→ Text passage:
───

1978 honda hobbit

I just got a 1978 honda hobbit from my buddy and it runs for a couple of seconds when you squirt starting fluid in the cylinder so I 'm asumming that the carb must be dirty but I don't wont to take the engine off again to get to the carb because its a pain in the ass to get it back on, so does anyone have any other ideas about what could be wrong.

Also if anyone else has this moped or knows alot about it whats up with the airbox? wheres the filter? it looks like the carb is just up against a piece of metal?

Re: 1978 honda hobbit

You are going to have to drop the engine. Do a search in this forum for a couple of ways to take the engine out.

The air filter is inserted into the frame from the left side of the bike under the belt cover. The air goes into the rubber thing then down and back up thru the filter then into the carb.

When you clean the carb and oil the sponge, squeeze as much of the oil out of the sponge as you can.

Clean every passage and jet in the carb.

Also it is helpful if you get the repair manual.

Re: 1978 honda hobbit

Shawn Mcdonald /

I was just in my garage and I got the moped to run for like 5 minutes but it only went 10 mph and it ran crapy....should I clean up the carb

Re: 1978 honda hobbit

Unless you're running with the choke closed, there's no way around it .. And when you do clean the carb, do it right.. no shortcuts.. or you're gonna have to do it again.. i'm speaking from experience along with all the other PA50 owners around here.

as a matter of fact you better plan on getting the entire fuel system from the gas cap down to the engine block in perfect shape.. no vacuum or fuel leaks, no fuel restrictions, no loose dirt or rust anywhere, etc.. these bikes are sensitive to fuel delivery problems and the penalty is you drop the engine again and again..

Search this forum's archive extensive PA50 tune up items.. i doubt there's a question that could be asked that hasn't been asked and answered.

Re: 1978 honda hobbit

I have actually posted this before. You DO NOT have to drop the engine on the Hobbit to get the carb out. I can pull the carb out in about 10 minutes. First loosen the upper engine mount bolt(the long one that mounts the engine to the frame). Disconnect the spark plug wire and decompression cable, drain the fuel bowl, loosen the hose clamp on the fuel line at the carb(turn fuel off before doing the last two steps). Then loosen the throttle cable at the carb. Then get a piece of wood like a 2x6 and cut it to about 30 inches. Then place that board under the front tire parallel to the tire. Now get some thick boards (4x4x6) or a bunch of thinner ones. You need one for each end to go underneath the 2x6. Two 4x4's would be nice. Basically you have made a jack for the front end of your ped. Now you have the room to remove the four screws and the carb. A phillips head that can be used with a ratchet and an extention is the best way to remove the screws. Sears or most auto parts stores will carry that tool.

Re: 1978 honda hobbit

huh?

you don't have to drop the engine but unless i'm mistaken you just dropped the engine..

Re: 1978 honda hobbit

Dropping the engine sounds like you are disconnecting all the bolts that mount it to the frame, taking off the muffler, and removing the drive belt. Can you see why the terminology you used could be confusing to someone who doesn't know how to fix mopeds? In cars, when you drop the transmission you take it out away from the car.

tricky..

heh.. ok.. technically you didn't "drop the engine". You raised the frame..

but seriously, thats ok ..

───

→ Extracted records:
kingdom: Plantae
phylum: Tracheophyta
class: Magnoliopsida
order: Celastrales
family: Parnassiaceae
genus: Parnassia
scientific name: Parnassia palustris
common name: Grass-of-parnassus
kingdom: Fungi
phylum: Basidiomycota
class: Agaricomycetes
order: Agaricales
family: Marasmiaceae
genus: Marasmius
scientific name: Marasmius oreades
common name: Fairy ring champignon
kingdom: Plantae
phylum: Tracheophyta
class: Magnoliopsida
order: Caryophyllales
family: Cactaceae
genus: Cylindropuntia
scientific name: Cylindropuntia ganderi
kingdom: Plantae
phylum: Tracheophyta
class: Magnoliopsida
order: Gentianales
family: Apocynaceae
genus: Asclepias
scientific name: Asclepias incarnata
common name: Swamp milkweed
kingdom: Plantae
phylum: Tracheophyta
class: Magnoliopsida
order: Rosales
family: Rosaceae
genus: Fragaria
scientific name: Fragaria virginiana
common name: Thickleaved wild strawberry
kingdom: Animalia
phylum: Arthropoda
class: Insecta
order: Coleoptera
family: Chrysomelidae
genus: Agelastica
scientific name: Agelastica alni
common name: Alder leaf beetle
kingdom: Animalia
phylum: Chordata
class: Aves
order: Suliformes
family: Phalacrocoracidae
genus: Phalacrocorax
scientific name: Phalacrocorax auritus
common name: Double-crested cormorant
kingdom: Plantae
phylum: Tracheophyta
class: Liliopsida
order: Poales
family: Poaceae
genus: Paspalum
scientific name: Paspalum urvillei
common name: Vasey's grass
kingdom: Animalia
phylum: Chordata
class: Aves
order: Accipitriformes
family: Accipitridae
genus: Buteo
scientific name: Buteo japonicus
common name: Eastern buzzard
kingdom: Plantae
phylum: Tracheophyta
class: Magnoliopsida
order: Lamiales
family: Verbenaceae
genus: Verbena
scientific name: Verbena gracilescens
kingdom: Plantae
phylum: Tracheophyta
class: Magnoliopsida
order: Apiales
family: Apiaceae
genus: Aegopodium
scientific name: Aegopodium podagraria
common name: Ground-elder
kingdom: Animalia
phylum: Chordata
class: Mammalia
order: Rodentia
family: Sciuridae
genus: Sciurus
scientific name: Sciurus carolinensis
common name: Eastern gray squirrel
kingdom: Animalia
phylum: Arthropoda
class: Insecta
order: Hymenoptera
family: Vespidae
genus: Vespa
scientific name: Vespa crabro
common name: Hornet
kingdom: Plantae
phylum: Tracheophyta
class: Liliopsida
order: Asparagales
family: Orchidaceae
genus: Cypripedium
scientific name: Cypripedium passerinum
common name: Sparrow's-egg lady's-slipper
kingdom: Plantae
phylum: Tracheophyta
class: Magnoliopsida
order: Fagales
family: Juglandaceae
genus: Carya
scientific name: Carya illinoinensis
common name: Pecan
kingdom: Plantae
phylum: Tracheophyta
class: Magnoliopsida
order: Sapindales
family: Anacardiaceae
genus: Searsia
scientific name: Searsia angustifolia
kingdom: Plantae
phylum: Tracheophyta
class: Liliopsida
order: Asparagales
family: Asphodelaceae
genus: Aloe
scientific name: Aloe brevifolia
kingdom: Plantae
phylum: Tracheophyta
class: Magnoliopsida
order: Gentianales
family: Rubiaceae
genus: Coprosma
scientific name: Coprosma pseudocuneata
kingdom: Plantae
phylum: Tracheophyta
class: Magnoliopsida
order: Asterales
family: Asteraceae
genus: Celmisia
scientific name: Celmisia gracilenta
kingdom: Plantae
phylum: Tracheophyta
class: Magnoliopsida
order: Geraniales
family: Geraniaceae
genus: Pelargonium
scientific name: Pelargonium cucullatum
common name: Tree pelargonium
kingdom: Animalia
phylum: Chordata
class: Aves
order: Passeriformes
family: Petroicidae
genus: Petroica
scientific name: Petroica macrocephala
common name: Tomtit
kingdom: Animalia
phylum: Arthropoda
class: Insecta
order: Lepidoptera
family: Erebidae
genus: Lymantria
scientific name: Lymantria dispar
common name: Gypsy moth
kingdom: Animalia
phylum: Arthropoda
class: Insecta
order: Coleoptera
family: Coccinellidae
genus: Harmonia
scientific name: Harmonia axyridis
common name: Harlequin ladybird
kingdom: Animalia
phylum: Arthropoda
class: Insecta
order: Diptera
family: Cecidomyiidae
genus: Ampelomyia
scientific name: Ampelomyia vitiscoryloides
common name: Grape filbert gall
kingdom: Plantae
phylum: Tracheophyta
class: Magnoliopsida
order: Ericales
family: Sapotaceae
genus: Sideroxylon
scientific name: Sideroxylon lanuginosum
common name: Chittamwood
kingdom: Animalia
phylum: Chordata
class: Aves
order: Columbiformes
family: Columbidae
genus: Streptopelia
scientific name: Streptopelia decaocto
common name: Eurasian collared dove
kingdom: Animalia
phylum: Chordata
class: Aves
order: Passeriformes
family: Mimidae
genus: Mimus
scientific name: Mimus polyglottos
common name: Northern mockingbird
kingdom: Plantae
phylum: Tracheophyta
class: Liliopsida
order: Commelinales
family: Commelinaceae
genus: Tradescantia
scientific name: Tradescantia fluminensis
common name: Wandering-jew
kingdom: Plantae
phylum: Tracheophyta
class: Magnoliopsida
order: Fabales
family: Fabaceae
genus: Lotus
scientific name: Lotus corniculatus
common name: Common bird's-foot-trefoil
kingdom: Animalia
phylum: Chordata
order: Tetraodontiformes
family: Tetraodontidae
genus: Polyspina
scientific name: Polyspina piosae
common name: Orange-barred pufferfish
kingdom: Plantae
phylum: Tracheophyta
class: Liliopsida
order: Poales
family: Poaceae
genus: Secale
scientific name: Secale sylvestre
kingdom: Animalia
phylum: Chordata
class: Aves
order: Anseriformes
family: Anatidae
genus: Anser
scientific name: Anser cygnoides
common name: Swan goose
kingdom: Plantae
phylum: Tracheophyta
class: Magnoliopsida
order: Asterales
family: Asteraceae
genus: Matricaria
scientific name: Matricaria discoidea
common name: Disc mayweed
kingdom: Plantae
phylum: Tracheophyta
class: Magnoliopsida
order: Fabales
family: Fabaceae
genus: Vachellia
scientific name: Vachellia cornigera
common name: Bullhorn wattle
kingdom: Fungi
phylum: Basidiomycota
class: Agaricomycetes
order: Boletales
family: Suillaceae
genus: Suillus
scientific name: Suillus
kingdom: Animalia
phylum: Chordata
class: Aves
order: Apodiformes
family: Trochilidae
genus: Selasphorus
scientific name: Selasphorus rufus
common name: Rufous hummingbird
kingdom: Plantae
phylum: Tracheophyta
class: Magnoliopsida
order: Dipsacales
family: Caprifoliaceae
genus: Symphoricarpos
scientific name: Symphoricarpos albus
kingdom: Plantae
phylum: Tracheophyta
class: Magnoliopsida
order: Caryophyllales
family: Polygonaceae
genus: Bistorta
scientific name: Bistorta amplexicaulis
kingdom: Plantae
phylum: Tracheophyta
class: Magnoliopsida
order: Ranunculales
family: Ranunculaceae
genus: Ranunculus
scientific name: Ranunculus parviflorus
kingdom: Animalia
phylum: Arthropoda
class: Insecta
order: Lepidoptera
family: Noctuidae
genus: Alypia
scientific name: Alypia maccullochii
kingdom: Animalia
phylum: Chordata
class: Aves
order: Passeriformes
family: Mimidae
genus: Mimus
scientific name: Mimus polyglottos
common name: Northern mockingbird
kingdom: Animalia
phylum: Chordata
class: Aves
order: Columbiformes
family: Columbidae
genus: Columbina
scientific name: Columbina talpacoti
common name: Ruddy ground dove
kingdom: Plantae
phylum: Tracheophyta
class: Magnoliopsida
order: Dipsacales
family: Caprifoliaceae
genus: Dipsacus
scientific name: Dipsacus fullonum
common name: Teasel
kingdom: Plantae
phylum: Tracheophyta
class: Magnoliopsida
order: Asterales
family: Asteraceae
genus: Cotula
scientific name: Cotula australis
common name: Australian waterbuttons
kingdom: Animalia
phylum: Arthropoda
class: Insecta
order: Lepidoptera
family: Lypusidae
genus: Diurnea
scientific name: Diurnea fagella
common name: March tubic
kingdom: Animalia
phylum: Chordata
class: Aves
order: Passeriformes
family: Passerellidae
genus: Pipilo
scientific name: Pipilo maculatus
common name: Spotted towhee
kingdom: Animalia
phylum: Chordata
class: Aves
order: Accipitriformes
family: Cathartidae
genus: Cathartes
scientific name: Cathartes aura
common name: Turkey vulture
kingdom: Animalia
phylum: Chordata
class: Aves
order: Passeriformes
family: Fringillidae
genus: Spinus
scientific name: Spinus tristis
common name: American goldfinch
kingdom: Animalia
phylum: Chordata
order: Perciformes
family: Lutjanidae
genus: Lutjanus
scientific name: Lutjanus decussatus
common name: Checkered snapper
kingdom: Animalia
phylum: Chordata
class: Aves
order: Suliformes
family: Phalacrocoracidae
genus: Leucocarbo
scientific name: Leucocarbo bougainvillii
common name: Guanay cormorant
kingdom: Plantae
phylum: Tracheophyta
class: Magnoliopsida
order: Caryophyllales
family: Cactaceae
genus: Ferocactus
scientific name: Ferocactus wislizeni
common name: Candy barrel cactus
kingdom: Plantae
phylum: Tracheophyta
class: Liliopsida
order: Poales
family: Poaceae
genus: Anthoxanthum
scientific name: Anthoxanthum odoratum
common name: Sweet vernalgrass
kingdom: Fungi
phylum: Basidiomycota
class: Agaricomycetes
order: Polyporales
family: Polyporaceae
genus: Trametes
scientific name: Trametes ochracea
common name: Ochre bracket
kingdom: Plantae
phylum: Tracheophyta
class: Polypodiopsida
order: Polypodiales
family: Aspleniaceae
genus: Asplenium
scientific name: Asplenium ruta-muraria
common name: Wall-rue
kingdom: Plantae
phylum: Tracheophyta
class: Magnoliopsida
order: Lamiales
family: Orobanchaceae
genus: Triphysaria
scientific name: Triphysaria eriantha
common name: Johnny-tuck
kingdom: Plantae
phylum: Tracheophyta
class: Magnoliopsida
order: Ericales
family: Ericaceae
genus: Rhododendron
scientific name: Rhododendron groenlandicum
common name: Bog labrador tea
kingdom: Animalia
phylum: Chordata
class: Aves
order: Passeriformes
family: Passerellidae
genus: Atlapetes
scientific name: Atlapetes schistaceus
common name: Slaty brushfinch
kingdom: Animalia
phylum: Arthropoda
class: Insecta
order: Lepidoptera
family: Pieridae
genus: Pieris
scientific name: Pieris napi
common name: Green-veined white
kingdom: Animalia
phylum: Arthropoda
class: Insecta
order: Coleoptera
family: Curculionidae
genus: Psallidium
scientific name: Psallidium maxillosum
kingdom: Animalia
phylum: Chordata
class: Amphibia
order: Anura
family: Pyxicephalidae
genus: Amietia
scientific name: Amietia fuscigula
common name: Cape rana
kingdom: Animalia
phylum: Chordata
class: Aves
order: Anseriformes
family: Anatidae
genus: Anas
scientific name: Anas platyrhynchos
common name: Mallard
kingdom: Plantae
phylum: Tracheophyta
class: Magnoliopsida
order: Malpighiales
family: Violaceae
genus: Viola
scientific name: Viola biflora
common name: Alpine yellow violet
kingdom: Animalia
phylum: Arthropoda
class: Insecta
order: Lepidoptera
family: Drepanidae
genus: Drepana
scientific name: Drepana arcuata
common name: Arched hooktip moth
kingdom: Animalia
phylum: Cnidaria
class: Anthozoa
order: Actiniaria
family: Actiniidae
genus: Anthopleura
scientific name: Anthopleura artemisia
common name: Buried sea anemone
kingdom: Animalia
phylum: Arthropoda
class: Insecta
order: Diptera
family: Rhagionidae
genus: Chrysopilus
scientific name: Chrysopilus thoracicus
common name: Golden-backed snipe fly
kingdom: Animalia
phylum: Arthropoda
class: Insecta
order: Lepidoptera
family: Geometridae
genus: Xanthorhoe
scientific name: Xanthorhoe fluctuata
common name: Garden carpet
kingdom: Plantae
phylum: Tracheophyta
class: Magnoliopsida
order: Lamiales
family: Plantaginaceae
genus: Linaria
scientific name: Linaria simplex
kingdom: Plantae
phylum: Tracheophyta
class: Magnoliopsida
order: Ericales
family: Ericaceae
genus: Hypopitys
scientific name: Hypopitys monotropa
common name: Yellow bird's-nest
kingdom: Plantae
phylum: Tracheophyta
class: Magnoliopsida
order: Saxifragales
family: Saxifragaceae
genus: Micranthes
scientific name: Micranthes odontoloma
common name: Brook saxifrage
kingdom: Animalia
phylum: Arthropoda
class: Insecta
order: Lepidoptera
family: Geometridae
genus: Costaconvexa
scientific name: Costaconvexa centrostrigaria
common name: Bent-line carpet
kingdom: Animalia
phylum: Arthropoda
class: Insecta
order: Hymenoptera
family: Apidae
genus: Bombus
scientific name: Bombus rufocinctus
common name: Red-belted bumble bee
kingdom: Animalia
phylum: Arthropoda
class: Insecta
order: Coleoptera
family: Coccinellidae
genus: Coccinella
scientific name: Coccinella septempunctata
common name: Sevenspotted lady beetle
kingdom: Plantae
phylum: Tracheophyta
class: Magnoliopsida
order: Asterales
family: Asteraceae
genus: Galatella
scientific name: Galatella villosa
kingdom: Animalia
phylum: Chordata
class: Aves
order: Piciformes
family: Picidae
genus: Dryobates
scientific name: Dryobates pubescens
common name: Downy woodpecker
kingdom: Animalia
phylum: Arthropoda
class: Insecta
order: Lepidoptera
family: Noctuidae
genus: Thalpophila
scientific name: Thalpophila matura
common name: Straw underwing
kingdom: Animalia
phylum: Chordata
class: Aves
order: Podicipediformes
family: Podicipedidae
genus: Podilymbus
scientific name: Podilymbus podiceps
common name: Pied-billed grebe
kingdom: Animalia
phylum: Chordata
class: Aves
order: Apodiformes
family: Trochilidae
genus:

───

→ Problem 1:
According to the moped forum thread, where is the Hobbit's air filter put into the frame?
→ Problem 2:
In the listing, write out everything from the line containing "genus: Hypopitys" down to the line containing "scientific name: Coccinella septempunctata", both of those lines included.
The moped forum thread and the listing have nothing to do with each other.

→ Complete answer 1:
It goes in from the left side of the bike, under the belt cover.

→ Complete answer 2:
genus: Hypopitys
scientific name: Hypopitys monotropa
common name: Yellow bird's-nest
kingdom: Plantae
phylum: Tracheophyta
class: Magnoliopsida
order: Saxifragales
family: Saxifragaceae
genus: Micranthes
scientific name: Micranthes odontoloma
common name: Brook saxifrage
kingdom: Animalia
phylum: Arthropoda
class: Insecta
order: Lepidoptera
family: Geometridae
genus: Costaconvexa
scientific name: Costaconvexa centrostrigaria
common name: Bent-line carpet
kingdom: Animalia
phylum: Arthropoda
class: Insecta
order: Hymenoptera
family: Apidae
genus: Bombus
scientific name: Bombus rufocinctus
common name: Red-belted bumble bee
kingdom: Animalia
phylum: Arthropoda
class: Insecta
order: Coleoptera
family: Coccinellidae
genus: Coccinella
scientific name: Coccinella septempunctata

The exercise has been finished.